Enojado tras entender que fue víctima de un manoseo, Forlán también apuntó a un problema político para explicar el fracaso en su vuelta: "Cuando se pacta la reunión, Jorge comete un error por querer hacer una política inclusiva diferente a la de Juan Pedro (Damiani) e incluye a los demás dirigentes a formar parte del manejo de los contratos. Fue un problema político para ensuciar al presidente".

Esa versión de Forlán de intentar desestabilizar al presidente pierde fuerza por un motivo clave: la comisión que fue a negociar el contrato con el futbolista la integra Rodolfo Catino, vicepresidente y mano derecha de Barrera en el nuevo gobierno.

Este fin de semana el futbolista mantendrá una reunión privada con el presidente electo en Punta Del Este, donde el nuevo titular del club buscará escribir un nuevo capítulo de una novela que parece cerrada.

Cronología de una llegada que no fue


1) La llamada: 11 de diciembre
Luego de que Peñarol obtuviera el título de Campeón Uruguayo ante Defensor Sporting, el futbolista llamó a Leonardo Ramos para felicitarlo y el DT lo invitó a sumarse al plantel.

2) El pedido formal: 18 de diciembre
En plena negociación para renovar su propio contrato, Ramos le pidió a Barrera que hiciera un esfuerzo para ir por Forlán de cara a la doble competencia.

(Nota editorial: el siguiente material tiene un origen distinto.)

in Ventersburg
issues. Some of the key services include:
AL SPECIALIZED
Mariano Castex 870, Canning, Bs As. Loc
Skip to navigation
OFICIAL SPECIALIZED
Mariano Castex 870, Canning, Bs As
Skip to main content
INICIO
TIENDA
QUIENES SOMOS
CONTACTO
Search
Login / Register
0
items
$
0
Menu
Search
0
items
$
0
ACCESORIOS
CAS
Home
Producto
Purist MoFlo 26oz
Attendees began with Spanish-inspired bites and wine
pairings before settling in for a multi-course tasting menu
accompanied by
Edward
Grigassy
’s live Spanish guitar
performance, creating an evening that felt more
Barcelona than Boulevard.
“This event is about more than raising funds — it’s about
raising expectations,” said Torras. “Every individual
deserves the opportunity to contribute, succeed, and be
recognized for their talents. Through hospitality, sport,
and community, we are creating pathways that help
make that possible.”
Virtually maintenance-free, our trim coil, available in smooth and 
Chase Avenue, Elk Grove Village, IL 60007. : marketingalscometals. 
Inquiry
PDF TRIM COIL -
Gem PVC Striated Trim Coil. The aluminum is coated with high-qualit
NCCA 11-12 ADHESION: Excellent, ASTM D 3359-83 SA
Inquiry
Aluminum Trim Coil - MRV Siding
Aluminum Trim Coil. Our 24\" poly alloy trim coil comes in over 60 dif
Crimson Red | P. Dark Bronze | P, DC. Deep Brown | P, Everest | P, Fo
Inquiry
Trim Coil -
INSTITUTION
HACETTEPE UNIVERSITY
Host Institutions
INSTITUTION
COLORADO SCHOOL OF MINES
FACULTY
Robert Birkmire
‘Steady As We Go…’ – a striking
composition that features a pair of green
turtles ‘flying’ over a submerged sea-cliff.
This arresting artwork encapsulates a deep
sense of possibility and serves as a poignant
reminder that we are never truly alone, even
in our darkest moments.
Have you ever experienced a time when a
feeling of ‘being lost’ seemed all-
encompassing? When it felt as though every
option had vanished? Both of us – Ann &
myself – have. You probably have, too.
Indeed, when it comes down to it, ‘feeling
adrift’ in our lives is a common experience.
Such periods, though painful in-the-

3) Oferta: 23 de diciembre
Una vez que Forlán comunicó su deseo de volver al club para retirarse y Peñarol le hizo una oferta de U$S 10 mil por mes más premios por objetivos, su hermano y representante la descartó de plano.

4) Contraoferta: 24 de diciembre
Tres dirigentes se reunieron con Pablo Forlán y subieron el techo a U$S 20 mil mensuales más premios. Era lo máximo que el club podía gastar debido a la situación actual.

5) La respuesta: 26 de diciembre
Forlán le comunicó a los dirigentes que no aceptaba la oferta porque era "insuficiente". Tres días después habló en radio donde dijo ser víctima de una situación política.